→ STORED DATA

════════

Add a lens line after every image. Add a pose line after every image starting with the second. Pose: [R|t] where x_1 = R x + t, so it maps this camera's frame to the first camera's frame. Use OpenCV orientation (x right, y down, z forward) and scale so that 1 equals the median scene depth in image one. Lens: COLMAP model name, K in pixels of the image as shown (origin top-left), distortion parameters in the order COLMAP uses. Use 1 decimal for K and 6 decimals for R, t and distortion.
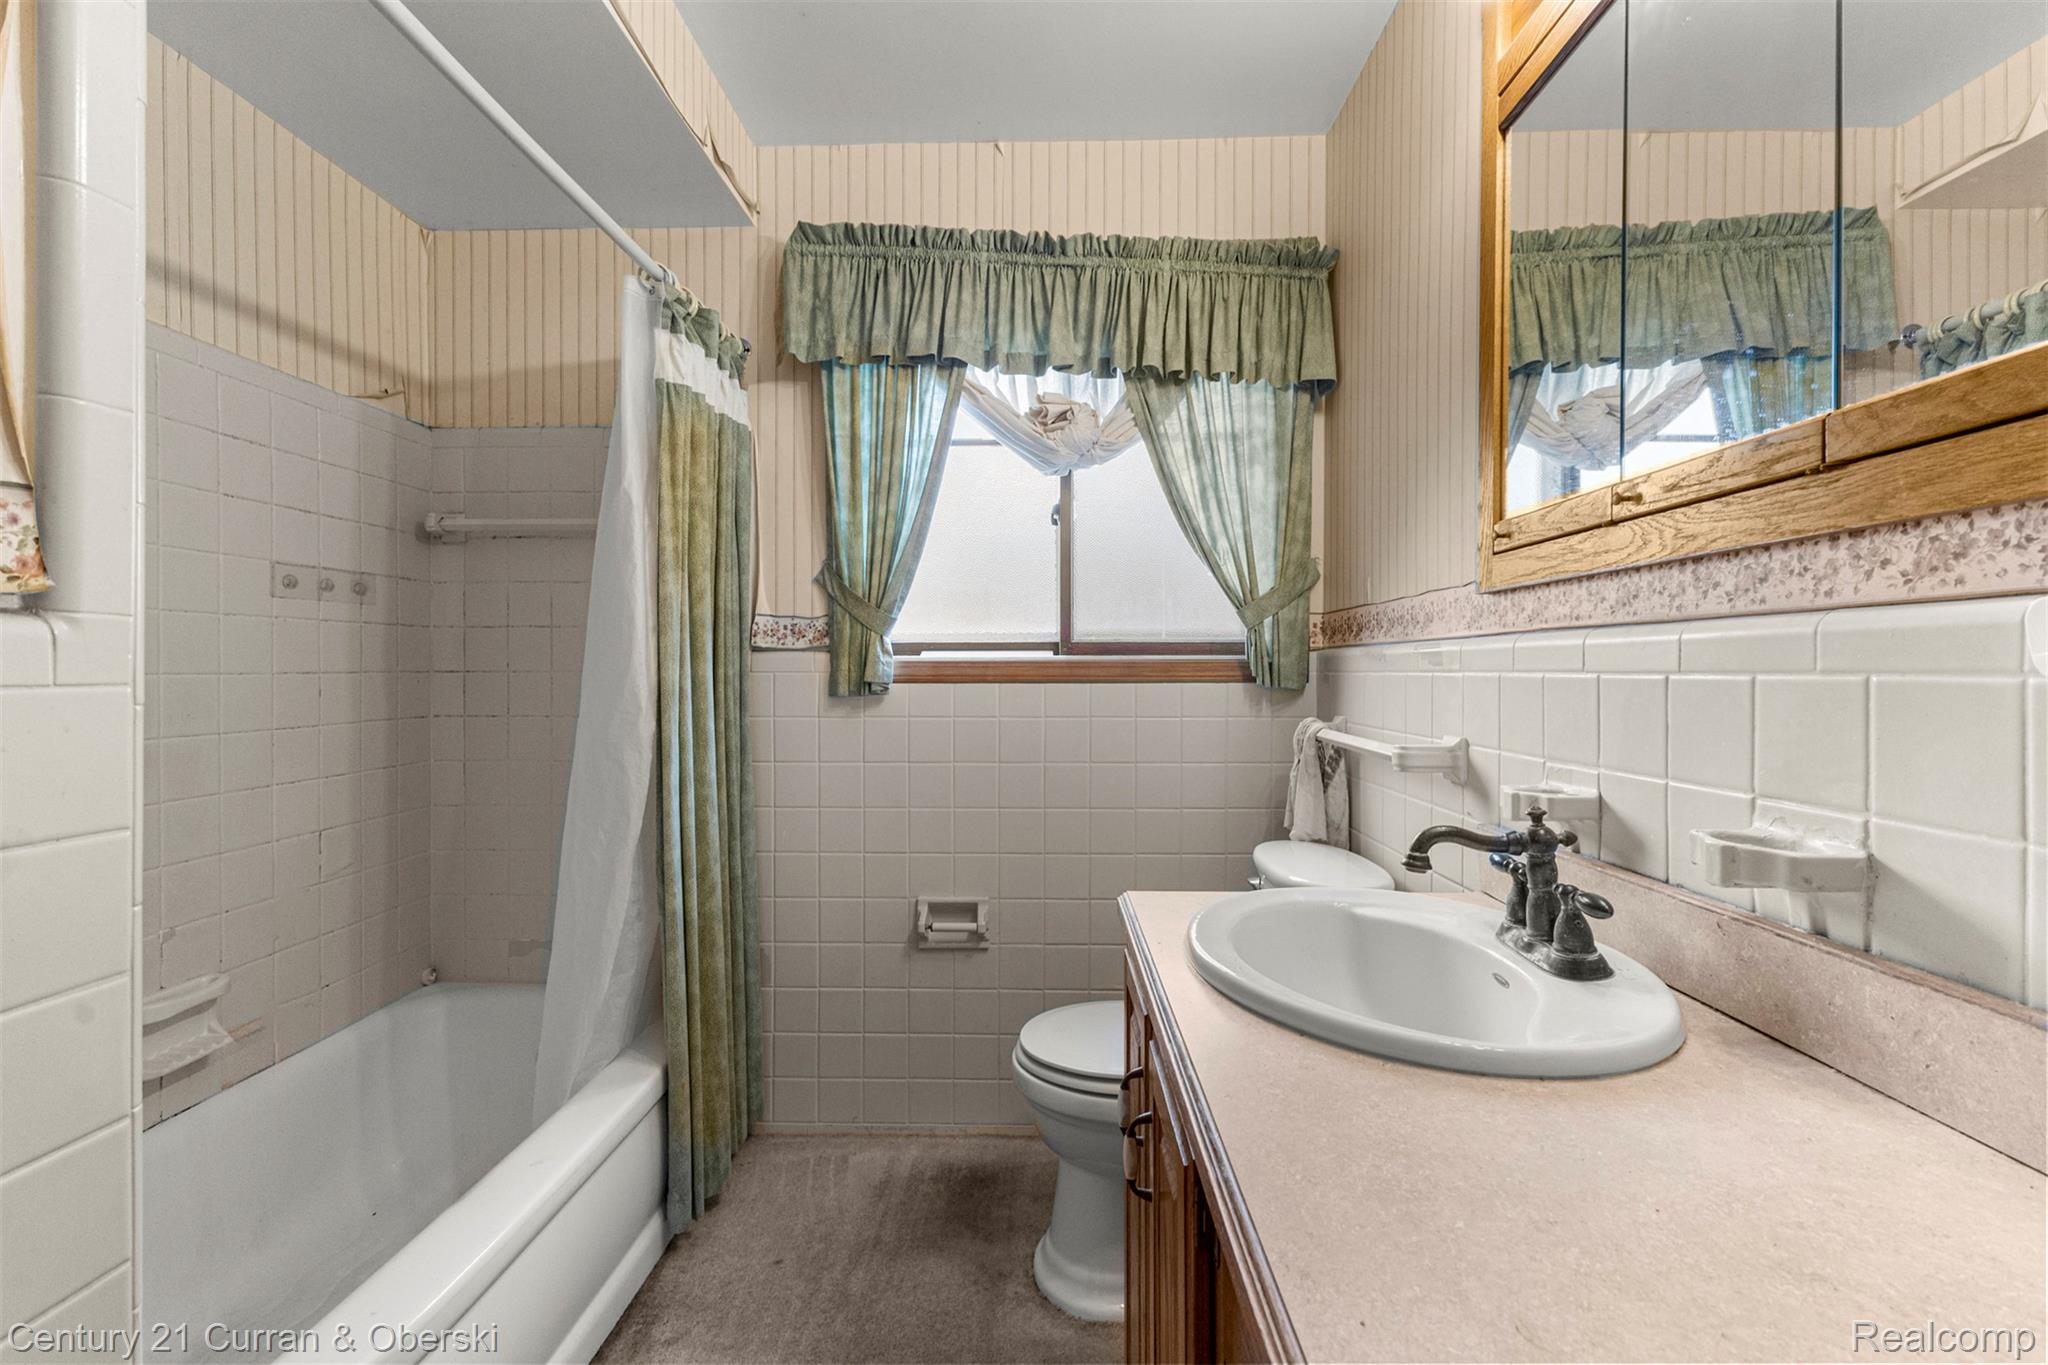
lens RADIAL K [[888.4, 0, 1034.1], [0, 888.4, 691.4], [0, 0, 1]] dist [0.009681, -0.001150]
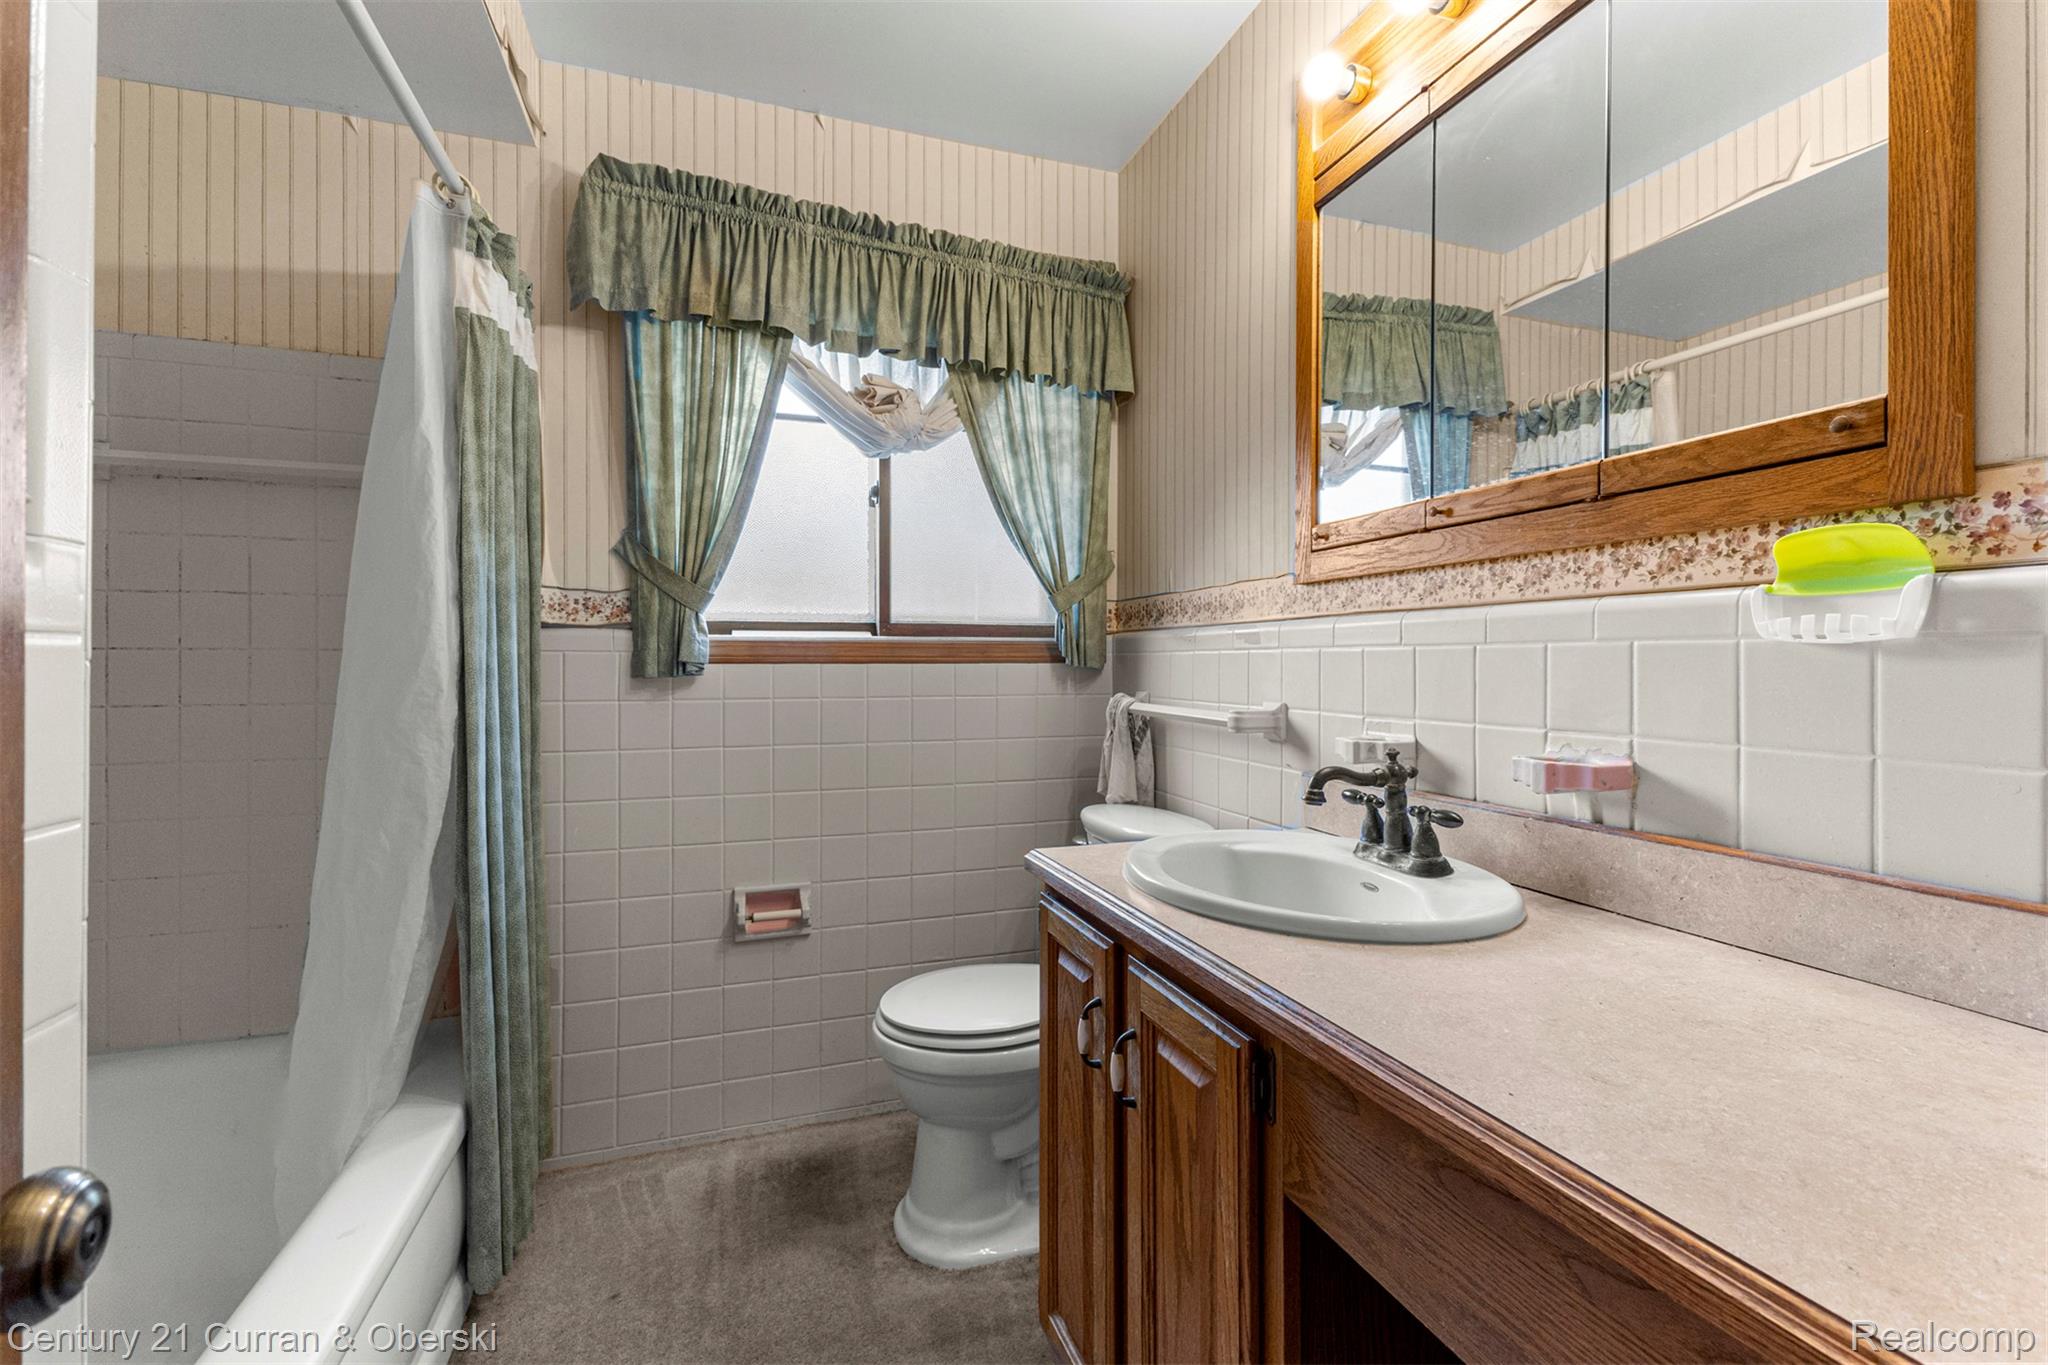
lens RADIAL K [[893.1, 0, 1023.7], [0, 893.1, 684.2], [0, 0, 1]] dist [0.009776, 0.000150]
pose [[0.934551, -0.008333, 0.355731, -0.198282], [0.008629, 0.999962, 0.000756, 0.016309], [-0.355724, 0.002363, 0.934588, -0.006650]]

════════

→ GOAL OF THE EXERCISE
Write out every line above word for word, leaving out the pictures.

→ WORKED SOLUTION
Add a lens line after every image. Add a pose line after every image starting with the second. Pose: [R|t] where x_1 = R x + t, so it maps this camera's frame to the first camera's frame. Use OpenCV orientation (x right, y down, z forward) and scale so that 1 equals the median scene depth in image one. Lens: COLMAP model name, K in pixels of the image as shown (origin top-left), distortion parameters in the order COLMAP uses. Use 1 decimal for K and 6 decimals for R, t and distortion.
lens RADIAL K [[888.4, 0, 1034.1], [0, 888.4, 691.4], [0, 0, 1]] dist [0.009681, -0.001150]
lens RADIAL K [[893.1, 0, 1023.7], [0, 893.1, 684.2], [0, 0, 1]] dist [0.009776, 0.000150]
pose [[0.934551, -0.008333, 0.355731, -0.198282], [0.008629, 0.999962, 0.000756, 0.016309], [-0.355724, 0.002363, 0.934588, -0.006650]]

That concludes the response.